Marcel Jouhandeau (July 26, 1888 Guéret – April 7, 1979) was a French writer.

Biography

Born in Guéret, Creuse, France, Marcel Jouhandeau grew up in a world of women presided over by his grandmother. Under the influence of a young woman from the Carmel of Limoges, he embraced a spiritual form of Catholicism and considered entering the orders for a time. However, in 1908 he left for Paris where he studied first at the Lycée Henri-IV, and then at the Sorbonne, where he began to write. In 1912 he became a professor at a school at Passy.

In 1914, during a spiritual crisis, he burned his manuscripts. Once the crisis had passed, he turned again to writing. He created Pincegrain, the village chronicles that brought him his first literary success.

During World War I, he was a secretary in his hometown of Guéret.

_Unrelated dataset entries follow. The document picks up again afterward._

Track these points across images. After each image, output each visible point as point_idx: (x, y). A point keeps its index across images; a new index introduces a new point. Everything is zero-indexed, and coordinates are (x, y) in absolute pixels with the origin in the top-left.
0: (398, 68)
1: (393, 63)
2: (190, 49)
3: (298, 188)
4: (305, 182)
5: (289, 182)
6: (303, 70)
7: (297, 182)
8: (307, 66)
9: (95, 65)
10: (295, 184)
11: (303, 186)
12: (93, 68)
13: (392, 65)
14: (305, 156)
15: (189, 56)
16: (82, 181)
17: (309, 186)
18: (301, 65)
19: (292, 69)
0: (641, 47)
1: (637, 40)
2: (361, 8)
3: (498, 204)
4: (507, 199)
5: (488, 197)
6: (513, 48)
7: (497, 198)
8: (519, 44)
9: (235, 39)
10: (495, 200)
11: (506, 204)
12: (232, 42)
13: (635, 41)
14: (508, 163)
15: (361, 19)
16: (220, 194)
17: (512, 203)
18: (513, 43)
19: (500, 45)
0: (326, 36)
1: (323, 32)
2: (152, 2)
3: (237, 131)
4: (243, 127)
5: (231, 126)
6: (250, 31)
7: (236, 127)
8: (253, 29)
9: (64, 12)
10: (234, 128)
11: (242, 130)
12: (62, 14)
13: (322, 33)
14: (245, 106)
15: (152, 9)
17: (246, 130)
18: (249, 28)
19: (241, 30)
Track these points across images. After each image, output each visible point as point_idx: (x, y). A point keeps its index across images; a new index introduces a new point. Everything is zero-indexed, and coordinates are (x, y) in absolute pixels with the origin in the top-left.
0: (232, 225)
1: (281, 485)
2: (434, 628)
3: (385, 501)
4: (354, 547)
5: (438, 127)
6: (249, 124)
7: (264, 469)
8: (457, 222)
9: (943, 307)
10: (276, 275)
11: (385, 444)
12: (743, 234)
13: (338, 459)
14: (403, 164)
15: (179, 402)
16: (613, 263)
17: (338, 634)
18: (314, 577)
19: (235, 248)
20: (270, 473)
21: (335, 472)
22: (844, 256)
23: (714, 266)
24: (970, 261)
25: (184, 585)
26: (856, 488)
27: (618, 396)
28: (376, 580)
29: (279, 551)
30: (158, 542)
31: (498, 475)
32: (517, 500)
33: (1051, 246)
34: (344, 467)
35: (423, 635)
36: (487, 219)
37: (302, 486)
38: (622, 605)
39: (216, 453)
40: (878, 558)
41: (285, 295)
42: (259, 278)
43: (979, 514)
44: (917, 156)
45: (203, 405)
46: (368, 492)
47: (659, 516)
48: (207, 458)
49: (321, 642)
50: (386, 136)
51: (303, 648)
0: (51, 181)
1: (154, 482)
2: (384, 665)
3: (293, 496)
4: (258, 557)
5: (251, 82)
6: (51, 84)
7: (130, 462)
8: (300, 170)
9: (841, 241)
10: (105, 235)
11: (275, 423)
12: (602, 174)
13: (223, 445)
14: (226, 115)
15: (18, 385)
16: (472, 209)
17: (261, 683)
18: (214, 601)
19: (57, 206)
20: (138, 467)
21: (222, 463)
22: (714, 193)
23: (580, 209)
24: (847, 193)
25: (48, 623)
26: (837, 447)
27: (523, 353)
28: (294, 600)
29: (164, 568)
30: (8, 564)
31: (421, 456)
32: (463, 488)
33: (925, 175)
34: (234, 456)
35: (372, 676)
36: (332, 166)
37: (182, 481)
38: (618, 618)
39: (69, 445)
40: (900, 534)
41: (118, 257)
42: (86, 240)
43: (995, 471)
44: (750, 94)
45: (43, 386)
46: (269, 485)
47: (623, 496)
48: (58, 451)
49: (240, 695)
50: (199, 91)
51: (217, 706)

In 1924, he published Pincegrain, a chronicle of the inhabitants of Guéret.

At age 40, he married a dancer, Élisabeth (Elise) Toulemont, known as Caryathis, a friend of Jean Cocteau and Max Jacob. Subsequently, he undertook a work of Christian moralism (De l'abjection).

Jouhandeau and his wife adopted a girl named Céline, who gave birth to Jouhandeau's grandson, Marc. Following Élise's death in 1971, Jouhandeau lived his last days in Rueil-Malmaison with Marc.

In 1938, Jouhandeau published four anti-Semitic articles in a short volume, "Le Péril Juif" (The Jewish Peril). During the Nazi occupation of France, he accepted Goebbels' invitation to visit Germany.